> [TASK INPUTS]

***

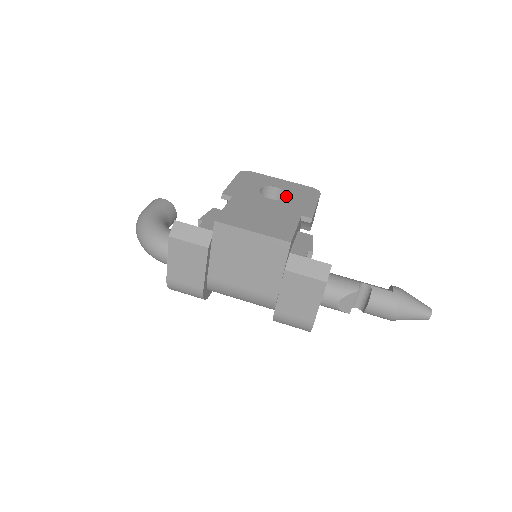
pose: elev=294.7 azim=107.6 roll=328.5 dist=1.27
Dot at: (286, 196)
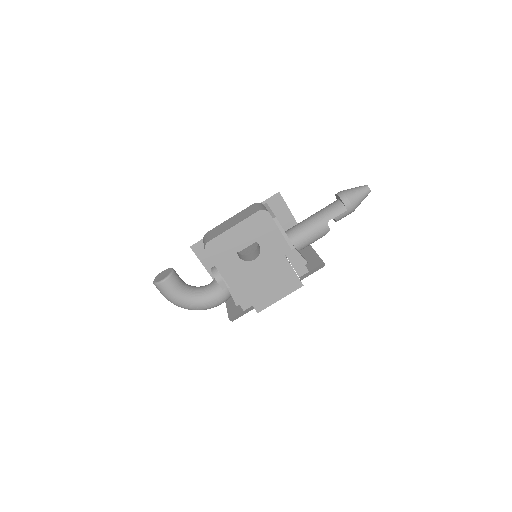
Dot at: occluded
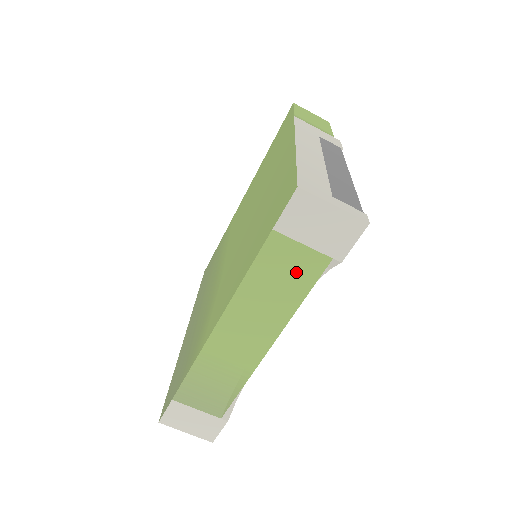
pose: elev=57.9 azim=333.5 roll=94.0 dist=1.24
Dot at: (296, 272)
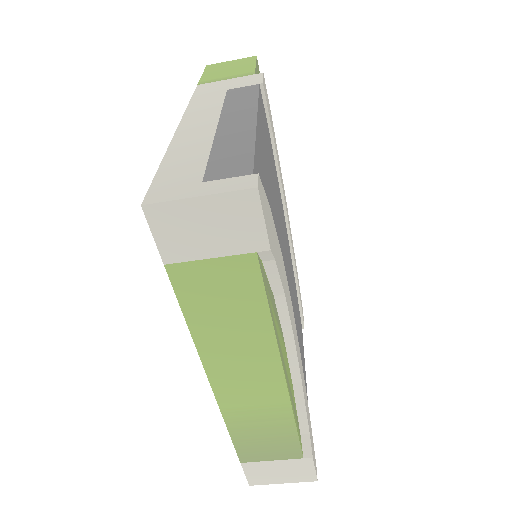
Dot at: (232, 290)
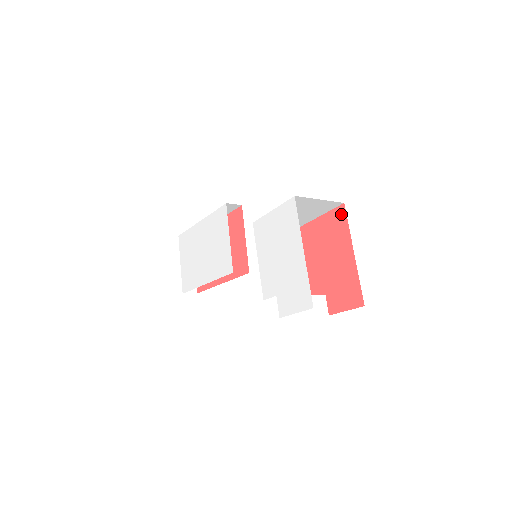
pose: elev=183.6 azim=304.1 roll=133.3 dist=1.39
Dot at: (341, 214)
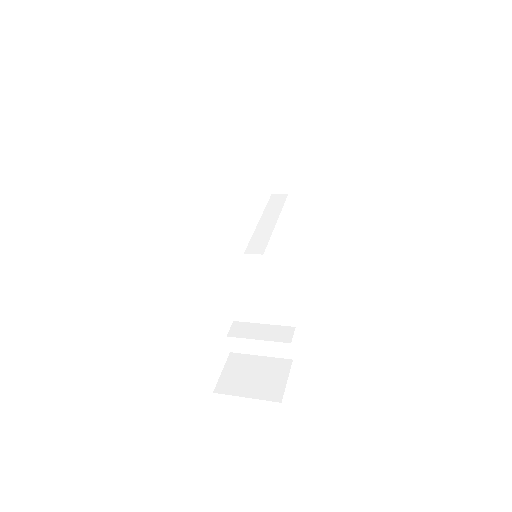
Dot at: occluded
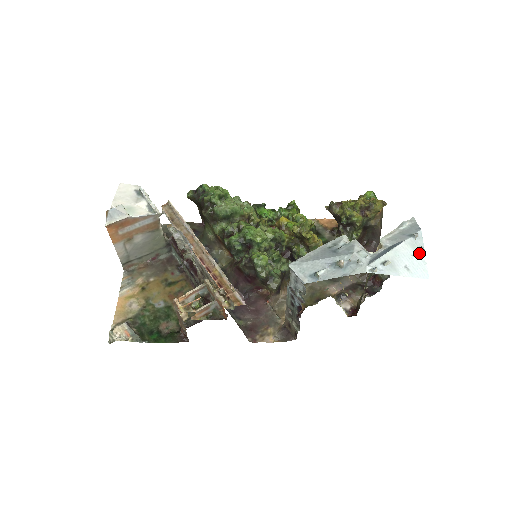
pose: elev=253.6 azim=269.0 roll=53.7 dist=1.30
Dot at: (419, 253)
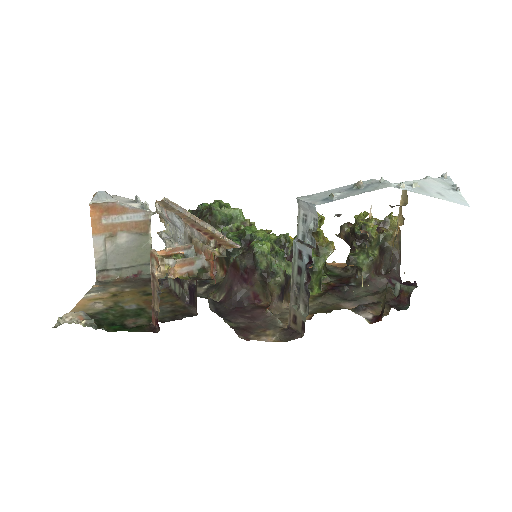
Dot at: (452, 188)
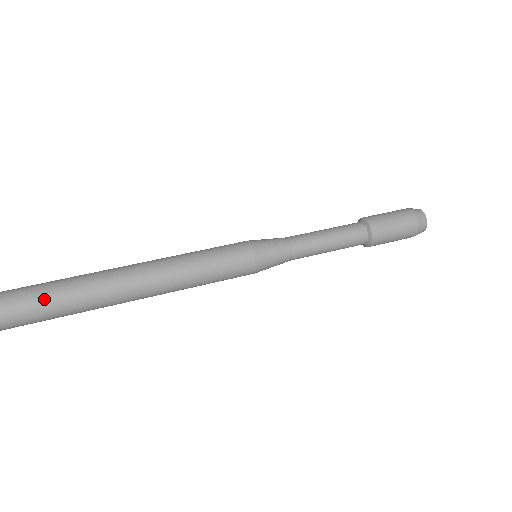
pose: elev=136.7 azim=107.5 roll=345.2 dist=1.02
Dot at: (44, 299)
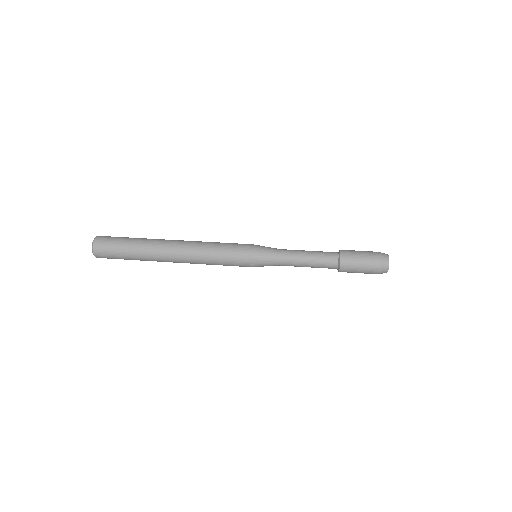
Dot at: (127, 238)
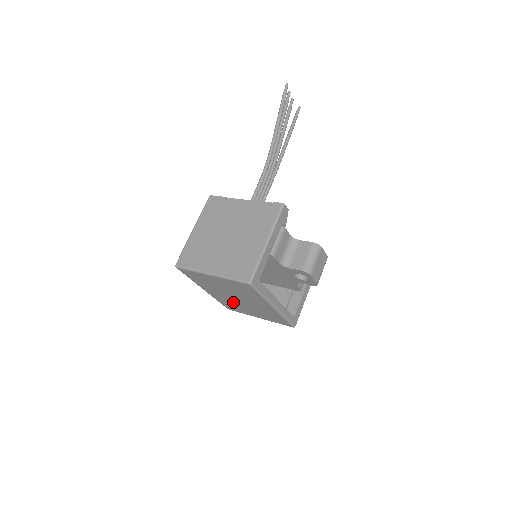
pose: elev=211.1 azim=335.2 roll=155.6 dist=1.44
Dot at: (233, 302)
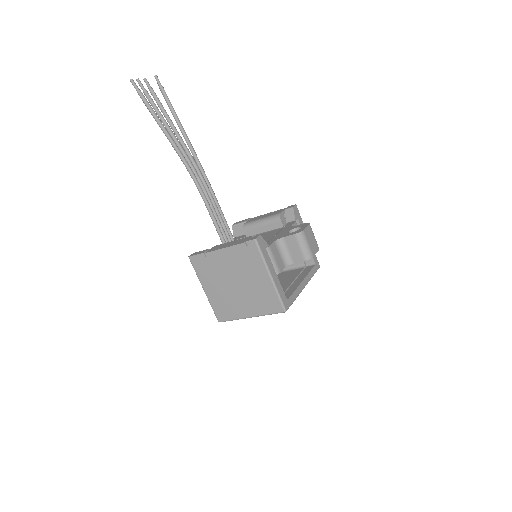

***

> [PROMPT] Repeat the rows from the line with "pose: elev=136.7 azim=107.5" through the end of the rows with "roll" replaced by "twist" and everything else left the same, omitting the pictures.

> [EXERCISE OUTPUT]
pose: elev=136.7 azim=107.5 twist=345.2 dist=1.02
Dot at: (44, 299)
Dot at: (127, 238)
pose: elev=211.1 azim=335.2 twist=155.6 dist=1.44
Dot at: (233, 302)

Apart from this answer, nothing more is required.